Offer checklist for Wisconsin

Wisconsin can be a strong assignment when you lock the contract details and run the numbers with realistic housing. Use this checklist to secure clarity before you sign, especially around guaranteed hours, float rules, overtime math, and true housing and commute costs.

Confirm guaranteed hours and cancellation language.
Validate stipend eligibility and documentation expectations.
Verify shift pattern, call, weekends, and differentials.
Confirm overtime policy, triggers, and how it is calculated.
Ask for the full pay breakdown in writing.
Sanity check furnished housing costs and commute before you accept.

Frequently asked questions

What is a typical weekly range in Wisconsin
Many Wisconsin travel RN roles commonly land around $1,950 to $4,650 per week, with higher packages more likely in specialty units and tougher schedules. Your net take home depends on taxed rate, stipend amounts, eligibility, expected hours, and whether furnished housing and commute costs match the assumptions for your area.
What makes Wisconsin pay higher or lower
Pay rises with specialty demand, differentials, schedule intensity, and overtime opportunities, especially for nights, weekends, call, and urgent coverage.

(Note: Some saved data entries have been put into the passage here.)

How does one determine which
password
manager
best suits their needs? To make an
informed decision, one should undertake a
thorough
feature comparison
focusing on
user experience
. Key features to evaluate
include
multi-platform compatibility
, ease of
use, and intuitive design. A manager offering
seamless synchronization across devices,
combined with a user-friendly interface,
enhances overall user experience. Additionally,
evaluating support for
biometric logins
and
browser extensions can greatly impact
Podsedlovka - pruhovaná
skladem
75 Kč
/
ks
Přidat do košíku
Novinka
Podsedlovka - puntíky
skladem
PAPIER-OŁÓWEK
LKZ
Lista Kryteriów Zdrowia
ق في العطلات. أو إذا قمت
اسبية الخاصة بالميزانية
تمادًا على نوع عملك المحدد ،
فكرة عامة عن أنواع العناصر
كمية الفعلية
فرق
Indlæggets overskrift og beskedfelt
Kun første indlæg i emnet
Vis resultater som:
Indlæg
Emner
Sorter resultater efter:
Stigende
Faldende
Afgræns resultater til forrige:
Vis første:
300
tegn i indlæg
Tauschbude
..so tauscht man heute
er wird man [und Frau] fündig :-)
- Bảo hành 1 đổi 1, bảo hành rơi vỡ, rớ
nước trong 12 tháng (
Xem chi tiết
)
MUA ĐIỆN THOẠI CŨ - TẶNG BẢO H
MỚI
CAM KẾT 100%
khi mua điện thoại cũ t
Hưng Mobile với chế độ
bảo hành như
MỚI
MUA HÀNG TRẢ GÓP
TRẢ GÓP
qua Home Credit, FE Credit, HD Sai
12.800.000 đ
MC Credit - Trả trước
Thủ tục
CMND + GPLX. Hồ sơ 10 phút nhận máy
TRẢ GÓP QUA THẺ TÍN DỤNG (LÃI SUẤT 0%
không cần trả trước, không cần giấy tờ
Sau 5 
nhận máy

Pay can feel lower when hours are not protected, float scope expands, or housing and commute costs eat the stipend assumptions.
How do stipends usually behave in Wisconsin
Stipends commonly support housing and meals when you meet eligibility requirements, and they can vary by location within Wisconsin. Always compare offers using the full breakdown and confirm what happens to the package if hours, schedule, or location changes.
Which cities are most competitive for pay
Milwaukee and Madison are often the most competitive due to role volume and specialty coverage. Competitive packages are more common in ICU, ER, OR, and cath lab, especially on night or weekend heavy rotations when coverage is urgent.

Ready to compare offers in Wisconsin

Put the full breakdown side by side, confirm guaranteed hours and overtime math, then price realistic furnished housing near your facility. Do that, and Wisconsin can be a strong assignment with clear tradeoffs and fewer surprises.